▼▼▼
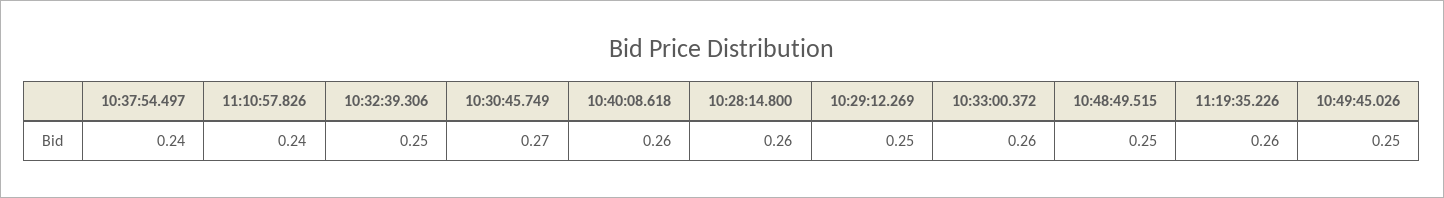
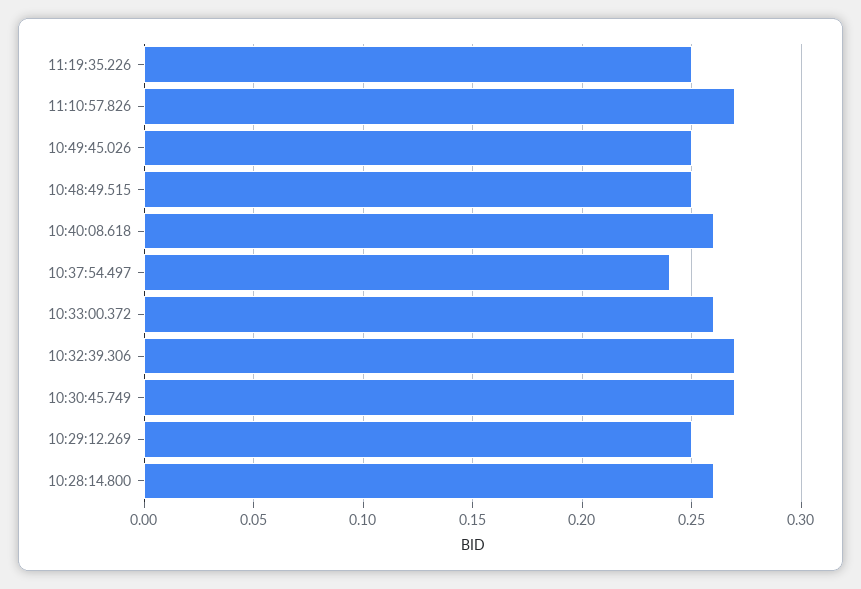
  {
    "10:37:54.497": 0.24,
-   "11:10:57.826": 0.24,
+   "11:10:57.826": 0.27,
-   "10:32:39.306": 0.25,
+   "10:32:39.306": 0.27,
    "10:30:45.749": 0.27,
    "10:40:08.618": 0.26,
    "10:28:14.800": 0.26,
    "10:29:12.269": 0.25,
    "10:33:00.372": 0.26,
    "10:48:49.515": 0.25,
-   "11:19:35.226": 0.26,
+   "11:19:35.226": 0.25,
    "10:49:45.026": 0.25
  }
▲▲▲
▼▼▼
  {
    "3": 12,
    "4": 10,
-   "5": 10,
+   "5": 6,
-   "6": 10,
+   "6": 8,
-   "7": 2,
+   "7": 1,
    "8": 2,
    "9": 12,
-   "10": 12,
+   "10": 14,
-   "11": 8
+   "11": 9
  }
▲▲▲
▼▼▼
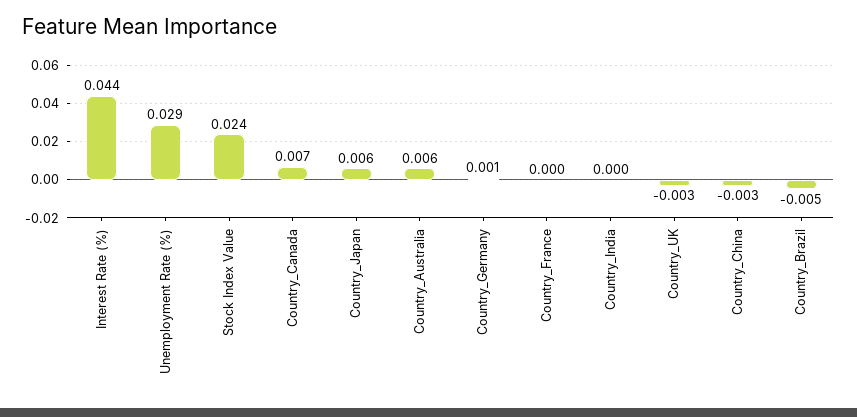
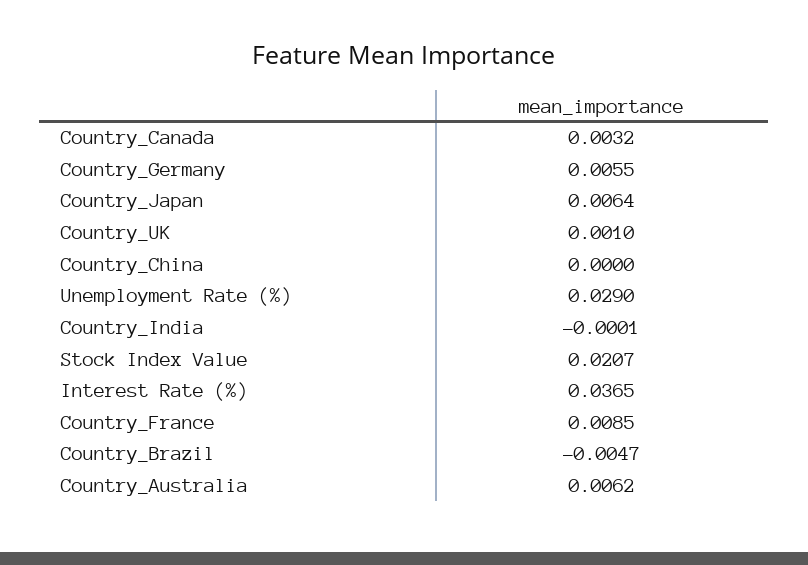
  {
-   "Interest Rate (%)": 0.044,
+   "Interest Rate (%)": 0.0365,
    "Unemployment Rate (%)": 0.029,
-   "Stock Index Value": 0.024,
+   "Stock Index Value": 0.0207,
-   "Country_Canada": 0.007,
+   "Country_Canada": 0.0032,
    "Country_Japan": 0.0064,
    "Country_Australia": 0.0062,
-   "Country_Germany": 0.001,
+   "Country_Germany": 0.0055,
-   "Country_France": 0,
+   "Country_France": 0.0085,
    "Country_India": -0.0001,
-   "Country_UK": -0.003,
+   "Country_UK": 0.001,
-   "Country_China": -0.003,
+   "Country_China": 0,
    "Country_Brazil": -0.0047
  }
▲▲▲
Problem statement ▸ Scan the material above for the string "Stock" and copy every line that has it.

Response ▸
-   "Stock Index Value": 0.024,
+   "Stock Index Value": 0.0207,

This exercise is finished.